Tenho um sentimento muito forte de pertencimento. Eu não possuo, eu pertenço. Pertenço às coisas, pertenço aos lugares, e, principalmente, pertenço às pessoas.
Meu primeiro e significativo ponto de inflexão foi fácil. Saí, ainda adolescente, rebelde e arrogante da minha cidade natal, com seus 45 mil habitantes para estagiar em uma grande empresa em São Paulo. Deixava a família, era um jovem assustado mas destemido e desejoso de mudar uma estória de privações. Após alguns meses e já iniciando uma carreira de muito trabalho, liderança, viagens e hotéis me fixei em Campinas, uma cidade de 600 mil habitantes e onde já moravam o meu irmão, um técnico em ascensão profissional e a minha, então namorada e até hoje, esposa. Foi uma felicidade só.
Quatro anos depois, com uma carreira profissional sendo encaminhada, casado e com uma filha, fizemos a mudança para Ribeirão Preto. A transição levou cerca de 3 meses, e como se repetiria, fui primeiro para trabalhar, mas retornando para casa aos finais de semana até que a mudança definitiva se efetivasse. Com grande senso de responsabilidade e profissionalmente progredindo senti a primeira perda. Fui de uma cidade muito maior para uma pior que tinha a metade da população de Campinas, além de ser suja, quente, empoeirada e fedida. Ribeirão fedia a plantação de cana e sofria com as populações migratórias de andorinhas. A praça central era imunda e cheia de fezes das aves que faziam uma bela revoada, mas emporcalhavam a cidade e a tornava mais fedida. Mesmo sem revelar a insegurança, fui entristecido. Deixava para trás um forte ambiente no qual me sentia totalmente inserido.
Mas também deu certo.

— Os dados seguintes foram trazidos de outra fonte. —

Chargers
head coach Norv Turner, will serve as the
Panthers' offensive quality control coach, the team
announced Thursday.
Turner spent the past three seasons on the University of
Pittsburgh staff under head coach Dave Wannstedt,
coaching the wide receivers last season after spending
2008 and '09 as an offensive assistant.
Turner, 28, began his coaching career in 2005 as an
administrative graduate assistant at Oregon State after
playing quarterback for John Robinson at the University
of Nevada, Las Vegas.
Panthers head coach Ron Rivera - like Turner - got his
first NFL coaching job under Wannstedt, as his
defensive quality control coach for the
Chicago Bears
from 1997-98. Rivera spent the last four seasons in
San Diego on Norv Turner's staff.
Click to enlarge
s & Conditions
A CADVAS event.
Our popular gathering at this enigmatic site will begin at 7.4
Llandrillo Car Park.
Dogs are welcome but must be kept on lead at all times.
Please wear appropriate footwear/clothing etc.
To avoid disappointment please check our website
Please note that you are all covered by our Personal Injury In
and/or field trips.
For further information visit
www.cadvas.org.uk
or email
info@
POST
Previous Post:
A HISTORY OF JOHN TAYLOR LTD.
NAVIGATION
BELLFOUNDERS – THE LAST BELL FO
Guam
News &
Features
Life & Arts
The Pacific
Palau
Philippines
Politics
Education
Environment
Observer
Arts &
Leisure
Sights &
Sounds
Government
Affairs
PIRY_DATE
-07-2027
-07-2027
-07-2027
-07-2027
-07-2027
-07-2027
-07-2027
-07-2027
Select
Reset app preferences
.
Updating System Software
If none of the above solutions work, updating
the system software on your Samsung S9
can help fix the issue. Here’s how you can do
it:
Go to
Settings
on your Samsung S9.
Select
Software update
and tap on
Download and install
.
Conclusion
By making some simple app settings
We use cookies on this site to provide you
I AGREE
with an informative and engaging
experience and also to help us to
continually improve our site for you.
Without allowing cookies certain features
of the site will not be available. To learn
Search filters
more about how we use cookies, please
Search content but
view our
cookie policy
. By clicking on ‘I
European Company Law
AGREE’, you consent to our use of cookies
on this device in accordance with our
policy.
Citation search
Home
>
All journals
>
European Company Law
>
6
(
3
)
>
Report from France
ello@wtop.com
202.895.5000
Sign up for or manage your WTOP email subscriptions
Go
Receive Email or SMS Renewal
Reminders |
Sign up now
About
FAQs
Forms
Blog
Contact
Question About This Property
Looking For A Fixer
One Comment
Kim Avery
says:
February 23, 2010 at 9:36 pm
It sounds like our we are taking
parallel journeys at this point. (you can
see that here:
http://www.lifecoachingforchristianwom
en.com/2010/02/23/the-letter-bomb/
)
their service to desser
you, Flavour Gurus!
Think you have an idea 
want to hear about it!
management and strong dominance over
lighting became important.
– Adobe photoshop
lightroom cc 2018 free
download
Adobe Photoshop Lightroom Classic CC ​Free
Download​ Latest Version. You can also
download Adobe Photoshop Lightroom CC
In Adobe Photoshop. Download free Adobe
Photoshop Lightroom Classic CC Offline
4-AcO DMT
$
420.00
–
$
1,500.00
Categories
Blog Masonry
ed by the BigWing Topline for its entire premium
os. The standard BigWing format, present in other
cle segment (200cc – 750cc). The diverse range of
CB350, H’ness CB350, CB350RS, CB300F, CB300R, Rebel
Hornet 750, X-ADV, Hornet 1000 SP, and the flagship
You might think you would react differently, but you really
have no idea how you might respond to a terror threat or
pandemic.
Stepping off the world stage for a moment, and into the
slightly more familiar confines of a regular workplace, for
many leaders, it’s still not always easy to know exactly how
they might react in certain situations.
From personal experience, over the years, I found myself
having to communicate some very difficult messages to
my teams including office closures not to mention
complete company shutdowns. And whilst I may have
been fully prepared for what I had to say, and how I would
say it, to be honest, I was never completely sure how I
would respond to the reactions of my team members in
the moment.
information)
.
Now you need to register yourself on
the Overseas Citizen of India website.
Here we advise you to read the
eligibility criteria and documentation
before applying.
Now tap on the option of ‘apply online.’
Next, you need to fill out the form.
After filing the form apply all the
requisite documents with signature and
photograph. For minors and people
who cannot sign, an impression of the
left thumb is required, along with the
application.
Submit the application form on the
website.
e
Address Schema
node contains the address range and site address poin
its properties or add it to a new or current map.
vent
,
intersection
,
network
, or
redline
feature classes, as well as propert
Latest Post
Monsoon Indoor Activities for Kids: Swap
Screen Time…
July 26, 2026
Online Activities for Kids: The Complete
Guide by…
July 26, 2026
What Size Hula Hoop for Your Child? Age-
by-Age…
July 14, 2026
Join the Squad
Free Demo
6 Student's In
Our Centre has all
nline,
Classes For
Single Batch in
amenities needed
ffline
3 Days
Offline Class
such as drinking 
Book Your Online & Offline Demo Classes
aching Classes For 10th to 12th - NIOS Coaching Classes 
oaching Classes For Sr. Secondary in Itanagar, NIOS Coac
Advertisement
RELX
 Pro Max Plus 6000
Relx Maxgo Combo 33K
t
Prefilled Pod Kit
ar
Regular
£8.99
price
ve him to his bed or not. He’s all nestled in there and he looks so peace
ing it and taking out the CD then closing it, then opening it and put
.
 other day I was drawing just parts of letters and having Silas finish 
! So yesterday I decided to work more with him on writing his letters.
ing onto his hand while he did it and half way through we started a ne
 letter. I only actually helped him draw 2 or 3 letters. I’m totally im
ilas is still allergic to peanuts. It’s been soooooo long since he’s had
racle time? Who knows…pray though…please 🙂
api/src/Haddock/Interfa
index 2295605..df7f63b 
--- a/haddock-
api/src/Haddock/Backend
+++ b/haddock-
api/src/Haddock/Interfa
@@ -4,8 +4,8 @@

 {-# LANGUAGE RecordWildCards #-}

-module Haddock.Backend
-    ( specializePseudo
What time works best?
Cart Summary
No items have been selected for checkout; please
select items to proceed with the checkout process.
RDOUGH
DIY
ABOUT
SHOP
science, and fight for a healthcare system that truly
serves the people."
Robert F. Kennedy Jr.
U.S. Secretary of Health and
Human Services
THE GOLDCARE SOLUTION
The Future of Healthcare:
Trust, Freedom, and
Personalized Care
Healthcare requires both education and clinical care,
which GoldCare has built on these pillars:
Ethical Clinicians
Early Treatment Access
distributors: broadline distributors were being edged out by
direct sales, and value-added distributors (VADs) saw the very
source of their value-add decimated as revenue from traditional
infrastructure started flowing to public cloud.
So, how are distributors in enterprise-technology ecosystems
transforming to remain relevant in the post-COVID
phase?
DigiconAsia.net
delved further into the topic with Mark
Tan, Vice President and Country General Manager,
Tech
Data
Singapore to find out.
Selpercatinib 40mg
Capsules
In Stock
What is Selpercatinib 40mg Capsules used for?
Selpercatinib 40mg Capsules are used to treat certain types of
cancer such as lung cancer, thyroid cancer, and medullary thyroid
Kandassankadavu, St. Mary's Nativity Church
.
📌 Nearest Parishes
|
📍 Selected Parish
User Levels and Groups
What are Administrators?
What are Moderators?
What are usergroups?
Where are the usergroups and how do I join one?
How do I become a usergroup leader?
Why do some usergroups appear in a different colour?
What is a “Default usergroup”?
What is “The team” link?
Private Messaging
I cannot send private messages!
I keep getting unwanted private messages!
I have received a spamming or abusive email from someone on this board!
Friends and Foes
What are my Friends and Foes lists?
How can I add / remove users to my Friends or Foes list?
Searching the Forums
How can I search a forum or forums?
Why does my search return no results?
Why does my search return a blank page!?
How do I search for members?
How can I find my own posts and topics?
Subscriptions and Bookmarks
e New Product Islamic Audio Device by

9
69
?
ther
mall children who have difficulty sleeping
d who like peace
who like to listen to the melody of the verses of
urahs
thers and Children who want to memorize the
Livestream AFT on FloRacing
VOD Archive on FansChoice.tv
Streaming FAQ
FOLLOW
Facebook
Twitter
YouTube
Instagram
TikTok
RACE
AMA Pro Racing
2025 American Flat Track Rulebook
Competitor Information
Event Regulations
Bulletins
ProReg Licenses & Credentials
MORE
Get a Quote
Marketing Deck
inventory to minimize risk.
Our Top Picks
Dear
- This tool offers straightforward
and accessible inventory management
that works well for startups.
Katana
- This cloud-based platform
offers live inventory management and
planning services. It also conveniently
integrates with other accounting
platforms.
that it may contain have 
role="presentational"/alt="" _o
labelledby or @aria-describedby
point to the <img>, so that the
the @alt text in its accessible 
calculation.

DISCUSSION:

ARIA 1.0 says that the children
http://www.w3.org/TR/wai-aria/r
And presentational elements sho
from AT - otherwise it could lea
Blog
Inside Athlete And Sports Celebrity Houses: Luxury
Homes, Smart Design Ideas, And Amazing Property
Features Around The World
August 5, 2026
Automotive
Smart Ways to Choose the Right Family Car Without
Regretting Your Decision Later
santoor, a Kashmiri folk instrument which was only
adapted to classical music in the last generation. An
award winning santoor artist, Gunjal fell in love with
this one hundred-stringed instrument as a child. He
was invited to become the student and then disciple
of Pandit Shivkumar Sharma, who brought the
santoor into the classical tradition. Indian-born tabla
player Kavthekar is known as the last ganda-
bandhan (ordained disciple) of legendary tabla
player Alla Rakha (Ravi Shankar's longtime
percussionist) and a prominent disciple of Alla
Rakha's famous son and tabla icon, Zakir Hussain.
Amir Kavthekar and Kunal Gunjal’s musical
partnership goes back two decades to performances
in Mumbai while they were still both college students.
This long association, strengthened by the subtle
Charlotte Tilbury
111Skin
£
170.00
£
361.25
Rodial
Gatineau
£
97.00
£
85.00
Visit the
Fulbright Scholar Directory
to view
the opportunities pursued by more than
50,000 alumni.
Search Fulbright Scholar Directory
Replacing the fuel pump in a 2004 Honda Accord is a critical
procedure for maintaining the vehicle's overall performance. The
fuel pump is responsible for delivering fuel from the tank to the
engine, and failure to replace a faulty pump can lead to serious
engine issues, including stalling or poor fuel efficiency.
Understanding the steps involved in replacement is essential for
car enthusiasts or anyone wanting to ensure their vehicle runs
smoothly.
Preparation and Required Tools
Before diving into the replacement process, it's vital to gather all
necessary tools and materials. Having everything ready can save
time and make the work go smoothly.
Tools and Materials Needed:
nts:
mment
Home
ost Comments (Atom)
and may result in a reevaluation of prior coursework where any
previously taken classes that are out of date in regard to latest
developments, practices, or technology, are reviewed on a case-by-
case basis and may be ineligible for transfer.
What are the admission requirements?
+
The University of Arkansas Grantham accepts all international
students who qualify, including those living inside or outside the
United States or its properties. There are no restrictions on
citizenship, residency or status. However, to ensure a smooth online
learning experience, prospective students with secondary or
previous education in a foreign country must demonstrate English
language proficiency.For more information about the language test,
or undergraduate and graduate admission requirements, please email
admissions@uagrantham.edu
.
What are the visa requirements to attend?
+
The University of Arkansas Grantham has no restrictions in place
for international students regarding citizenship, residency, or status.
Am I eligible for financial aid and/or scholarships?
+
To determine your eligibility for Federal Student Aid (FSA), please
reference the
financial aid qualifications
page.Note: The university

Depois de 8 anos, já com um filho, casa própria e exercendo cargo de liderança nos mudamos para Varginha. Novamente saia de uma cidade com cerca de 400 mil habitantes, rica, crescendo e da qual eu já conhecia os lugares bonitos para outra que contava os seus 80 mil habitantes. Longe, feia e com péssimas estradas. Comecei a trabalhar e a frequentar a cidade em fevereiro de 1988 e a mudança se concretizou em agosto. Me recordo como se fosse hoje, quando a transportadora carregou a nossa mudança, eu, sozinho, dei uma volta no anel viário de Ribeirão e chorei. Chorei de saudade daquilo que eu deixaria para trás.
Também deu certo. Em Varginha por apenas dois anos e meio a família não cresceu, não comprei casa, mas avancei profissionalmente, pois já liderava um departamento e não apenas uma área. Novamente nos mudamos. Para exercer a mesma função porém em uma cidade maior, São Carlos, que então estava com 170 mil habitantes, o meu sentimento era de ganho e praticamente não teve transição. Em dezembro de 1990 tomamos a decisão, em 2 de janeiro comecei a trabalhar e no dia 23 do próprio mês já estávamos na nova casa. Porém a mesma situação se repetiu. No último dia em Varginha, novamente sozinho, ao dar uma volta no entorno da cidade, chorei. Chorei pelo que construí e pelos amigos que estava deixando.
Foram 23 anos em São Carlos, onde meus filhos estudaram e cresceram, a Nega e eu também estudamos, crescemos e fincamos raízes. Profissionalmente estabilizado e muito satisfeito iniciei nova negociação que durou cerca de 5 meses, e com outros 5 meses de transição me encontro em nova mudança. A partir de amanhã meu endereço passa a ser na Bahia. Estou trabalhando em Salvador e iremos residir na vizinha Lauro de Freitas. Salvador é imensa, com mais de 3 milhões de habitantes e com a pobreza e a riqueza convivendo lado a lado. Lauro de Freitas, muito menor, parte da região metropolitana e caminho da chamada Linha Verde que liga a capital ao litoral norte é movimentada e feia, mas o oceano conserta tudo.
Além do que construí em São Carlos não estarei deixando apenas o maior período que vivi em uma só cidade, mas também a minha filha, que aqui continuará residindo para seguir a sua própria vida. Tive muitos motivos para fazer essa escolha, e como tudo que ocorreu até agora, acredito que, assim como fui muito feliz aqui, também serei lá. Trabalho e desafios não me faltarão, mas como bem sei, “no pain, no gain”.
Há duas semanas, quando voltava a São Carlos para ver a família bateram em meu carro, assim, hoje, não conseguirei dar uma volta na cidade e ainda sairei por um caminho inesperado, através do aeroporto de Araraquara. Caminho que muitas vezes fiz e refiz de bicicleta. Caminho que conheço bem, onde fiz muita força tentando superar meus limites e o de hoje será o maior esforço de todos, o de conter o choro, pois sei que irei chorar, aliás, já estou chorando.